管轄權條款約定境外法院管轄的效力[1]
在一宗海上貨物運送契約的糾紛案件中,託運人為貨主兼賣方(吉林新元木業有限公司),因運送人(歐航(上海)國際貨運代理有限公司)在目的港進行了無單放貨的行為,使託運人(賣方)無法向受貨人(買方)收回貨款,蒙受損失,因而在大連海事法院提起損害賠償之訴。因為提單中有管轄權條款,規定糾紛應交由香港法院審理。這項境外法院的管轄權條款,在中國是否有效呢?
本案託運人委託貨代公司訂艙,貨物是木質地板,裝載港為大連港,目的港為鹿特丹港。貨物上船後,由歐航公司簽發提單。在目的港,運送人在沒有收回正本提單的情況下,把貨物交付給受貨人(即買方)。

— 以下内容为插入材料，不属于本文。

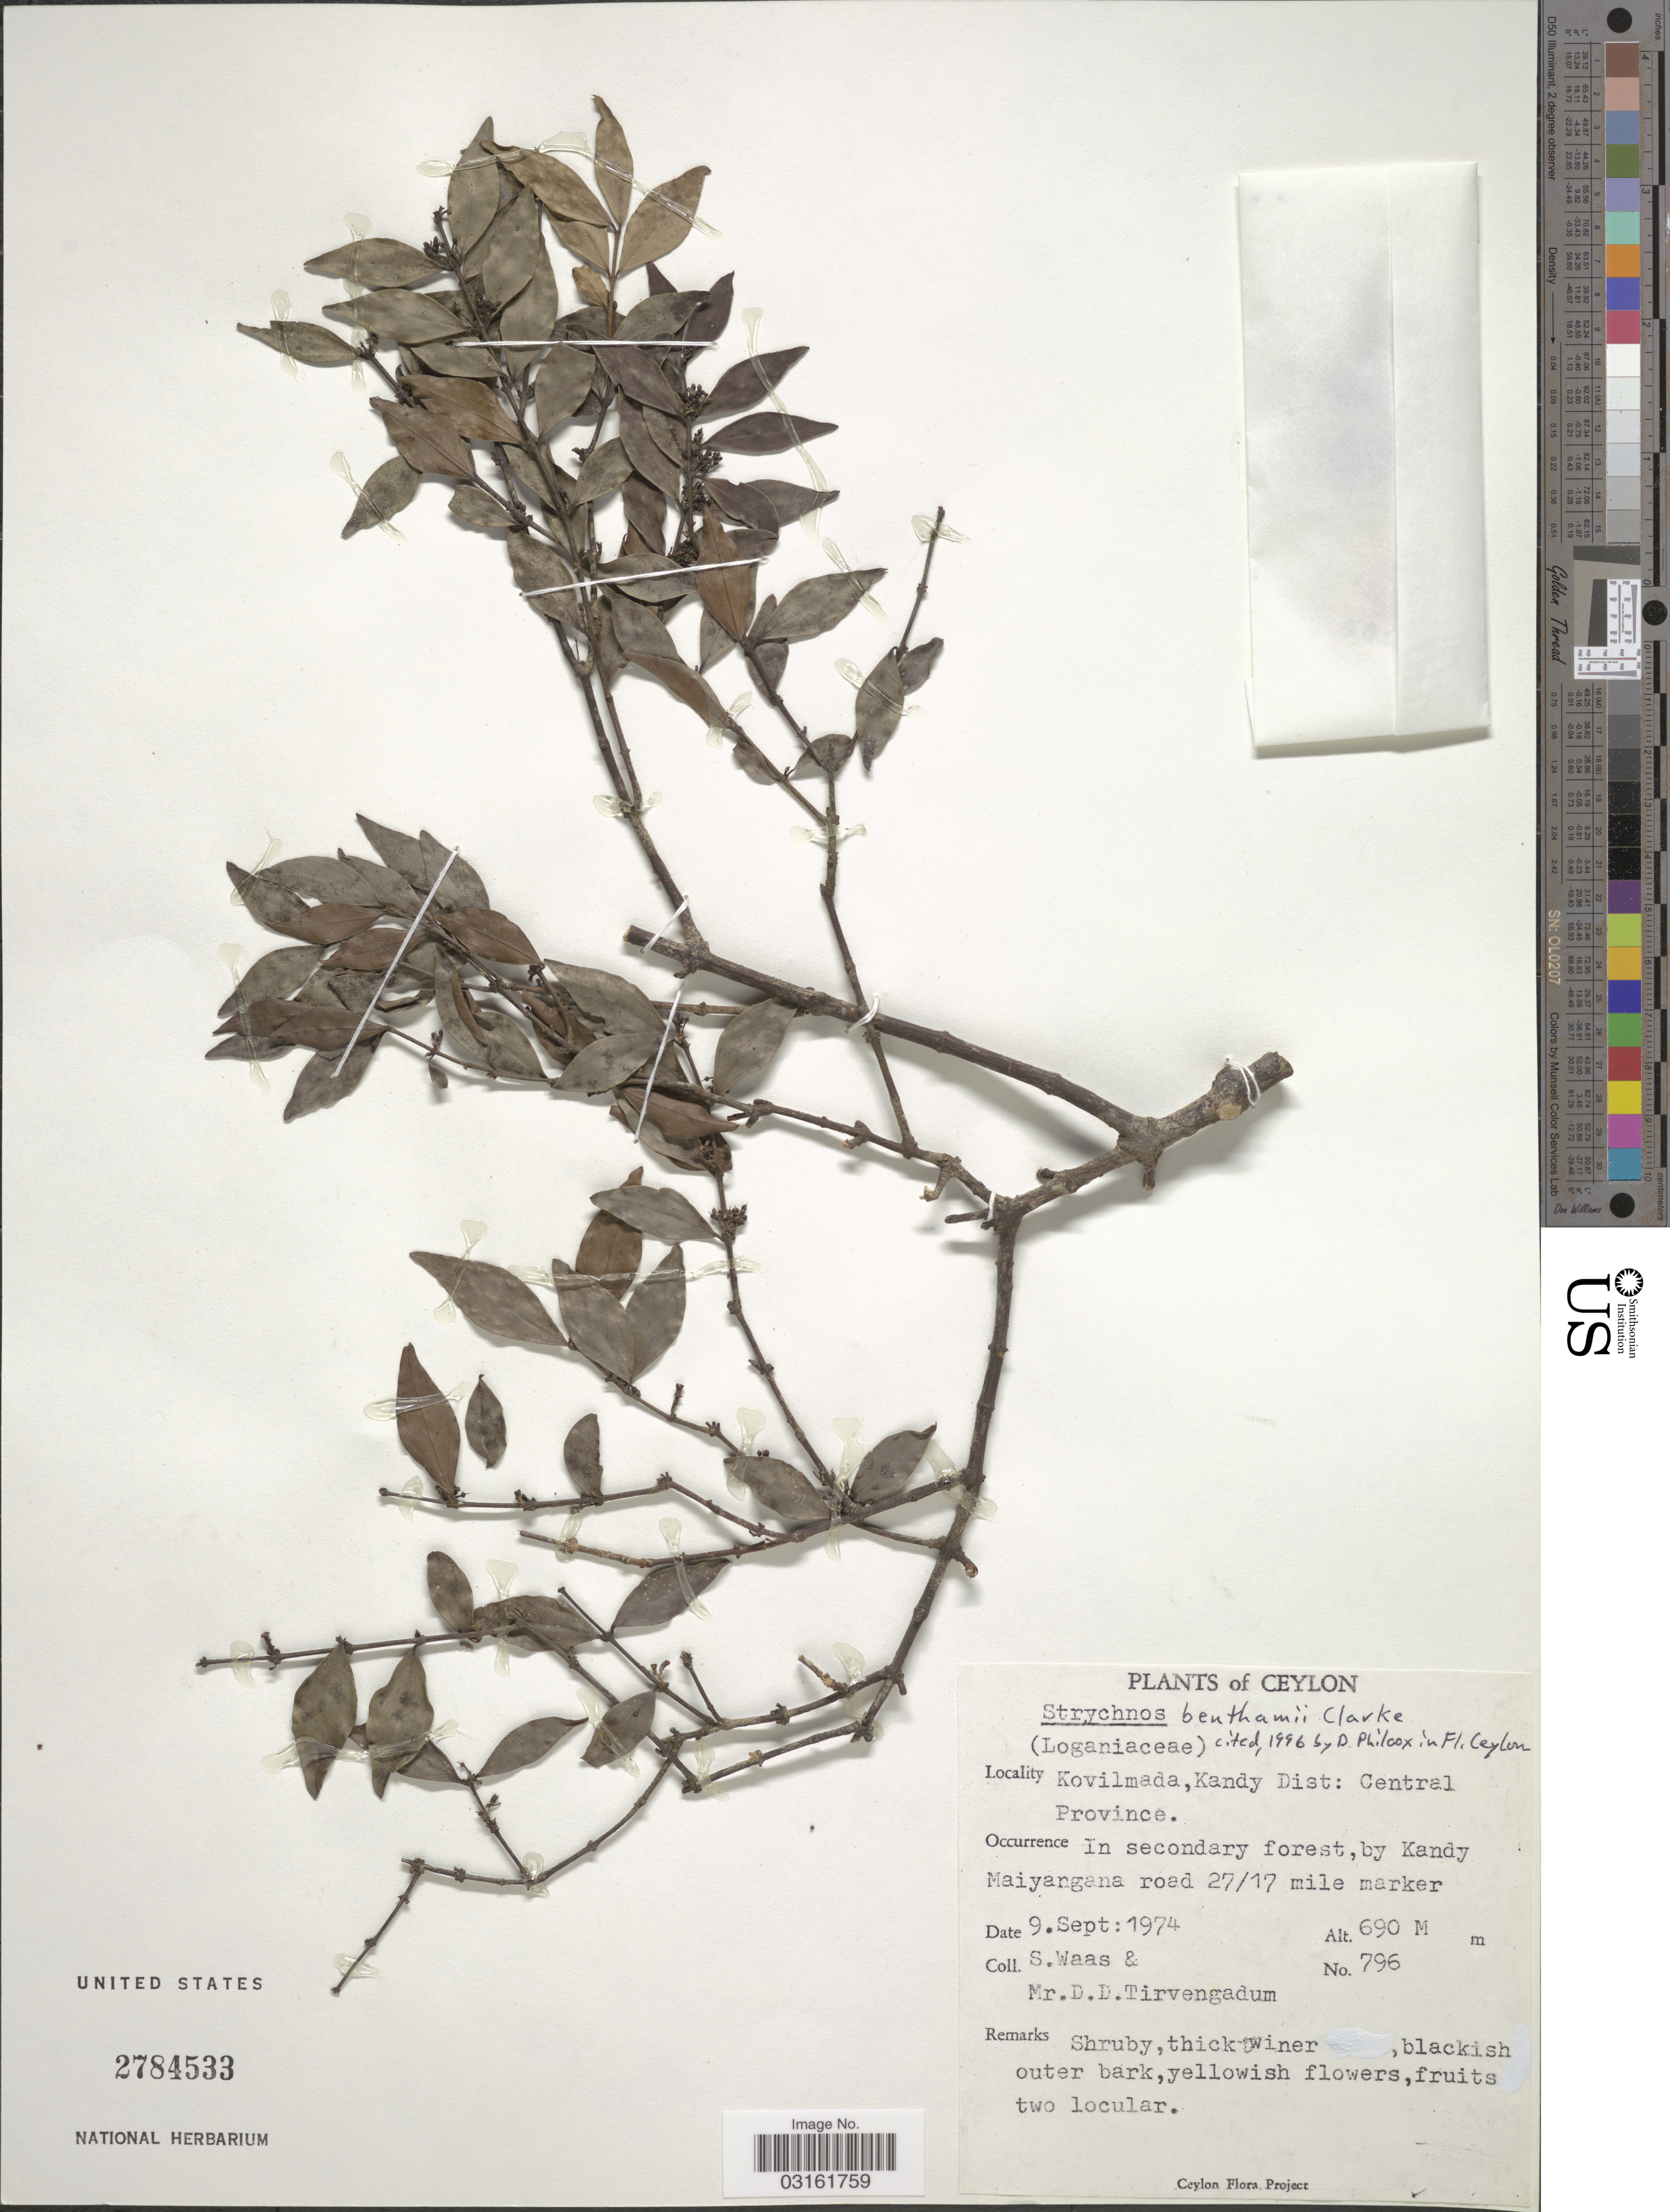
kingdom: Plantae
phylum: Tracheophyta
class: Magnoliopsida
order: Gentianales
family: Loganiaceae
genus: Strychnos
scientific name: Strychnos benthami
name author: C.B. Clarke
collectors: S. Waas & D. Tirvengadum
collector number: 796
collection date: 1974-09-09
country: Sri Lanka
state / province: Central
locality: Ceylon. Kovilmada, Kandy Dist. In secondary forest, by Kandy Maiyangana road 27/17 mile marker.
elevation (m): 690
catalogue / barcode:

因此,使持有提單的託運人(賣方)無法向買方收回貨物的尾款,損失達85,185歐元。
運送人的認定
首先,法院從提單去認定誰是運送人。本案的提單由歐航公司打印簽發,右下角運送人簽章處由歐航公司蓋章,並明確表示是「作為運送人」(As Carrier)而蓋章。提單的抬頭載明中航公司是運送人。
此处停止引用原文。